Investor Conference Call and Webcast

First Potomac Realty Trust will host a conference call on Friday, October 26,
2012 at 9:00 AM ET, to discuss third quarter results. The conference call can
be accessed by dialing (877) 705-6003 or (201) 493-6725 for international
participants. A replay of the conference call will be available from 12:00
Noon ET on Friday, October 26, 2012 until midnight ET on Friday, November 2,
2012. The replay can be accessed by dialing (877)870-5176 or (858) 384-5517
for international callers, and entering pin number 400785.

A live broadcast of the conference call will also be available online and can
be accessed from the Investor Information page of the Company's website,
www.first-potomac.com, on Friday, October 26, 2012, beginning at 9:00 AM ET.
An online replay will be available on the above site shortly after the call
and will continue for 90 days.

About First Potomac Realty Trust

First Potomac Realty Trust is a self-administered, self-managed real estate
investment trust that focuses on owning, operating, developing and
redeveloping office and industrial properties in the greater Washington, D.C.

DATASET
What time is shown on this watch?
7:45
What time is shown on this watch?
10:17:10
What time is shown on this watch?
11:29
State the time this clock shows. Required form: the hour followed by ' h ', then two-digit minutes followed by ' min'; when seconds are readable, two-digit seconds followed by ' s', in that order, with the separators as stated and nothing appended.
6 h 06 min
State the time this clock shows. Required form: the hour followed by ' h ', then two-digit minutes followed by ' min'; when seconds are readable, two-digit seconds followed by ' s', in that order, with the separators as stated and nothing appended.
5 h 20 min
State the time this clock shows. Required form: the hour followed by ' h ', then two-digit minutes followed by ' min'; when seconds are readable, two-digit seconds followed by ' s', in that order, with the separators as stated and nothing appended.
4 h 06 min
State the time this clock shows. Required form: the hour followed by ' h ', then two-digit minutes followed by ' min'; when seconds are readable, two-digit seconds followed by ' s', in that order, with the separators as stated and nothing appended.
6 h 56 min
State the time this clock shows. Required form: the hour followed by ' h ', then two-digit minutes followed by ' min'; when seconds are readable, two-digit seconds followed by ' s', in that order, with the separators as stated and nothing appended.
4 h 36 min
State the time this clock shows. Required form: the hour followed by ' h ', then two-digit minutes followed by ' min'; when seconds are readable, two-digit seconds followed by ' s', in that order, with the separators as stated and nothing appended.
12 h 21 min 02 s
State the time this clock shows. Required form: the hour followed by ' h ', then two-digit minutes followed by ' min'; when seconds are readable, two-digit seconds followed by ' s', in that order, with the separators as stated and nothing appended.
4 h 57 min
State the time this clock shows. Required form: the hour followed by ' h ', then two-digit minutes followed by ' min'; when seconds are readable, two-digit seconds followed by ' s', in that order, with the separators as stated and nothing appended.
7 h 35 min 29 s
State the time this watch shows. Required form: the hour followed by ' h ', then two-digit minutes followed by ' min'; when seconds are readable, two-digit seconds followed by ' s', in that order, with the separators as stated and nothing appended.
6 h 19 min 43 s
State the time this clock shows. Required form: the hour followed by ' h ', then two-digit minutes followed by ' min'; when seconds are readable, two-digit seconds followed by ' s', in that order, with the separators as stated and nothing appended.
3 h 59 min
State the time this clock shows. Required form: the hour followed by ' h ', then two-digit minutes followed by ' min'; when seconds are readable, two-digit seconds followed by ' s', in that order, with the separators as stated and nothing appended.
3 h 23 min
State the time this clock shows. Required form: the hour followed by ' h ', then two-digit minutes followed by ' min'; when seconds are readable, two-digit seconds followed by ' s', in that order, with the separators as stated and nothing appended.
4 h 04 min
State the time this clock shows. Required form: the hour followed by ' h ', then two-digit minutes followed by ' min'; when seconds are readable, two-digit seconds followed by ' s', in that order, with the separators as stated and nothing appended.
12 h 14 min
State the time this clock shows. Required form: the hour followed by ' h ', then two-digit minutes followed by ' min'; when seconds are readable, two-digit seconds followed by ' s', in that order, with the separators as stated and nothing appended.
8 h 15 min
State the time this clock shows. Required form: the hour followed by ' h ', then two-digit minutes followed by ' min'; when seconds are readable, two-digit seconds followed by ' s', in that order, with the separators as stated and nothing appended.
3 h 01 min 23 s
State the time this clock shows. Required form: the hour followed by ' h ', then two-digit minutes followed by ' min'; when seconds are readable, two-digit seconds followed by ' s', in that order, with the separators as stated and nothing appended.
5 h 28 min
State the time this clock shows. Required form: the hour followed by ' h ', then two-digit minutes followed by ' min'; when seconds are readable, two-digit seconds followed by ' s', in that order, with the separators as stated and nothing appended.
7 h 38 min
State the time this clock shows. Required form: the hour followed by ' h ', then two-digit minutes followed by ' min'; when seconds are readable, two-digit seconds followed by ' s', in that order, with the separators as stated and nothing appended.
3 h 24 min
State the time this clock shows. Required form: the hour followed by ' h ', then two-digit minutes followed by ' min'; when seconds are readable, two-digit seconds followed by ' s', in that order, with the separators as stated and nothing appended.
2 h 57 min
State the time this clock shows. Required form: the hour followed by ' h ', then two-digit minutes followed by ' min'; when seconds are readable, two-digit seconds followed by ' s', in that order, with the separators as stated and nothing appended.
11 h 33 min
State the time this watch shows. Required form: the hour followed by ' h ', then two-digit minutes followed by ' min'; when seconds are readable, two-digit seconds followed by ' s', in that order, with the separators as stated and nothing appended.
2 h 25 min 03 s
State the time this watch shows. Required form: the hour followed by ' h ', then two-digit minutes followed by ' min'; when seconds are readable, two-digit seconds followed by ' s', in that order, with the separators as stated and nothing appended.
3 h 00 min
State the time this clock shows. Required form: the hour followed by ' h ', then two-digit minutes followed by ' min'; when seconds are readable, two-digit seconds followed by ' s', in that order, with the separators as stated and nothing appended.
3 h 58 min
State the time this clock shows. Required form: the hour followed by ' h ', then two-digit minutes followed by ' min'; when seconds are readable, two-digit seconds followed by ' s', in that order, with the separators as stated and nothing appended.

ACTIONS TO TAKE
1/ Answer these questions from the conference call announcement:
(a) At what time and on what date will the conference call begin?
(b) Which pin number must be entered to reach the telephone replay?
(c) For how long will the online replay continue?
2/ Write the next part of the First Potomac Realty Trust announcement, picking up from its final words.

ANSWER SET
1/
(a) 9:00 AM ET on Friday, October 26, 2012.
(b) 400785.
(c) 90 days.

2/
region. As of September 30, 2012, the Company's consolidated portfolio totaled
approximately 14 million square feet. Based on annualized cash basis rent, the
Company’s portfolio consists of 43% office properties, 36% business parks and
21% industrial properties. A key element of First Potomac's overarching
strategy is its dedication to sustainability. Nearly a million square feet of
First Potomac property is LEED Certified, with another million square feet
currently in development. Approximately half of theportfolio'stotal square
footage of multi-story office property is either LEED or Energy Star Certified
and 82% of First Potomac’s Washington, DC portfolio is Energy Star Certified.
FPO common shares (NYSE:FPO) and preferred shares (NYSE:FPO-PA) are publicly
traded on the New York Stock Exchange.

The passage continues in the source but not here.